What Is an Unsecured Loan?

Unsecured Loan Definition

An Unsecured Loan is a loan that is issued and backed by a borrower’s credit worthiness rather than collateral, such as a car or house.

The terms of the loan are therefore contingent on the borrower and his/her credit score, rather than the value of their collateral.

Because unsecured loans aren’t secured by assets, they are riskier for lenders, and so they typically carry higher interest rates and require high credit scores.

Likewise, if the borrower defaults on their loan, the lender may have the grounds to bring them to court or send a collection agency to retrieve the debt.

Types of Unsecured Loans

There are two main types of unsecured loans:

1.) Revolving Loan

A revolving loan is a loan that has a credit limit.

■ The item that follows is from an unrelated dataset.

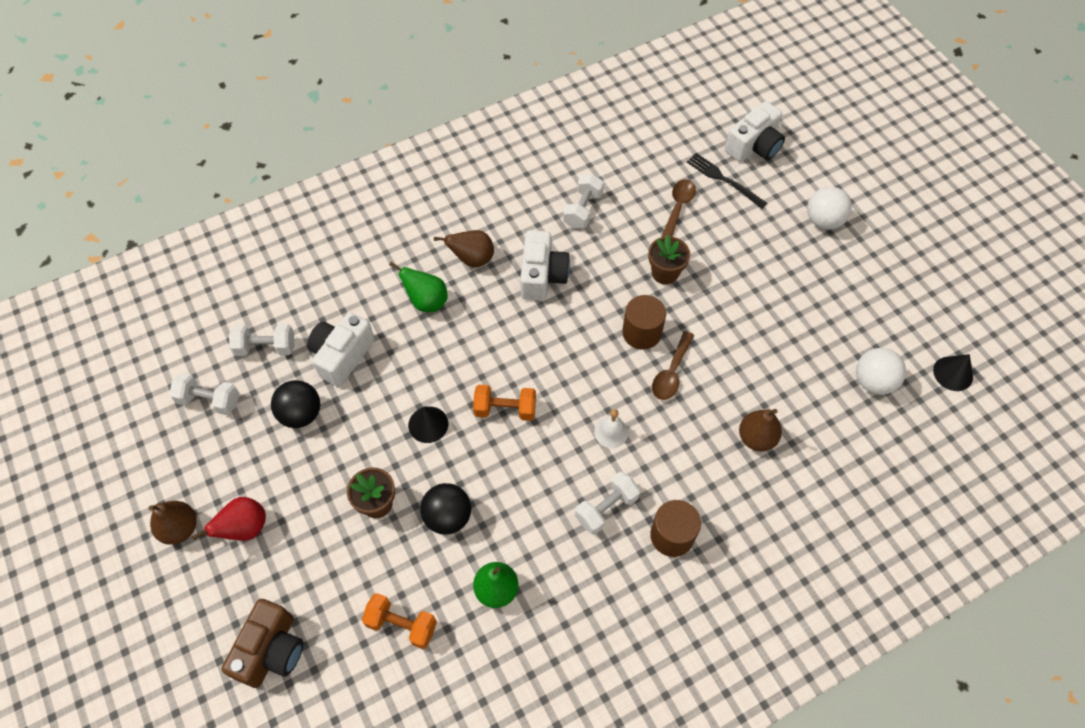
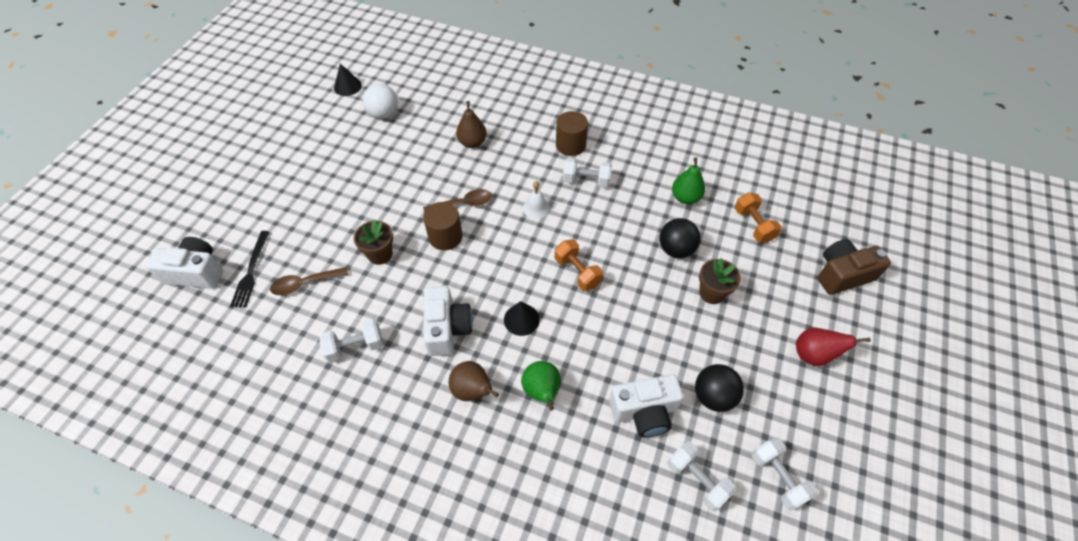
camera: 130 degrees left, 5 degrees down
(180, 528) = (862, 396): brown pear -> none
(428, 424) = (633, 308): black cone -> black cone (521, 319)
(542, 276) = (447, 328): white camera -> white camera turned 120 degrees clockwise
(823, 221) = (257, 193): white ball -> none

The borrower can spend up to that limit, and then must reduce a portion of the debt to below the set credit limit in order to borrow again.

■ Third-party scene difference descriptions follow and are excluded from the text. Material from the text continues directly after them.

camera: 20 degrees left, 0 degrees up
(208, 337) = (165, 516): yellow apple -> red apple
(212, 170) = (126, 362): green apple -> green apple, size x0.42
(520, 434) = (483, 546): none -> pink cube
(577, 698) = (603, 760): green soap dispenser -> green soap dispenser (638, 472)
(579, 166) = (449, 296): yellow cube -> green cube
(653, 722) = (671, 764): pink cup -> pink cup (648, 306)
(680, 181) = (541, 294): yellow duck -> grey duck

Credit cards are a common example of a revolving loan.

2.) Term Loan

A term loan is a loan that a borrower pays in regular installments until the full balance is paid off.

This is one of the most common loan structures, whether secured or unsecured.

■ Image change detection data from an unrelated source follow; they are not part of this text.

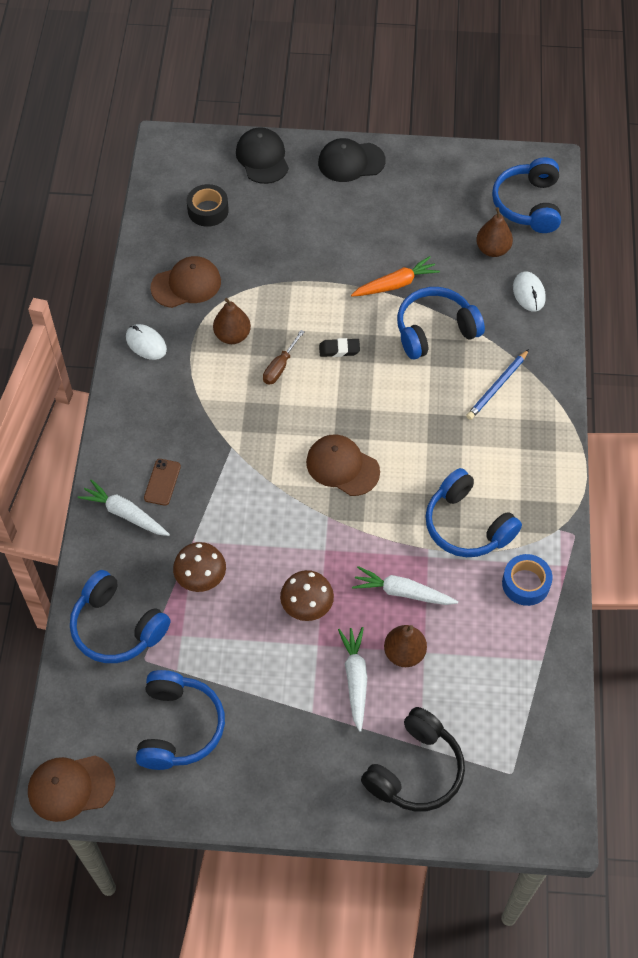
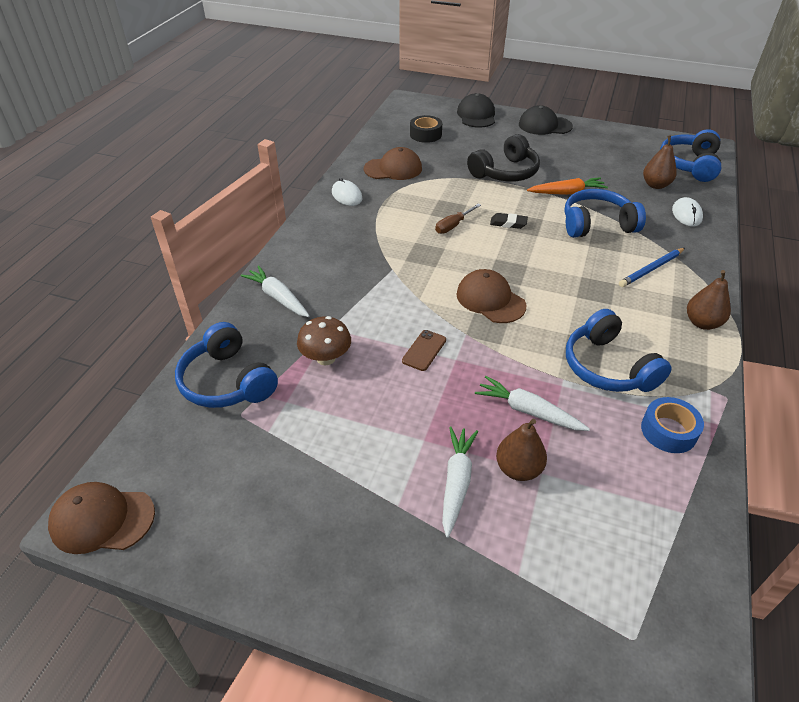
camera: 15 degrees right, 15 degrees down
(162, 482) = (321, 282): brown phone -> brown phone (424, 350)
(178, 727) = (246, 486): blue headphones -> none
(232, 335) = (419, 202): brown pear -> brown pear (702, 323)
(307, 606) = (423, 403): brown mushroom -> none
(415, 770) = (506, 602): black headphones -> black headphones (505, 172)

This type of loan is considered non-revolving because once the principal is paid back, the terms of the loan have ended.

Consolidation Loans

On rare occasions, an individual may be able to take out a consolidation loan, or a loan to pay off existing loans and debts.

This type of loan will often be unsecured.

What is an Unsecured Loan FAQs

An unsecured loan is a loan that is issued and backed by a borrower’s creditworthiness rather than collateral, such as a car or house.
The terms of the loan are therefore contingent on the borrower and his/her credit score, rather than the value of their collateral.
On rare occasions, an individual may be able to take out a consolidation loan, or a loan to pay off existing loans and debts. This type of loan will often be unsecured.
The two main types of unsecured loans are revolving loans and term loans.
Because unsecured loans aren’t secured by assets, they are riskier for lenders, and so they typically carry higher interest rates and require high credit scores.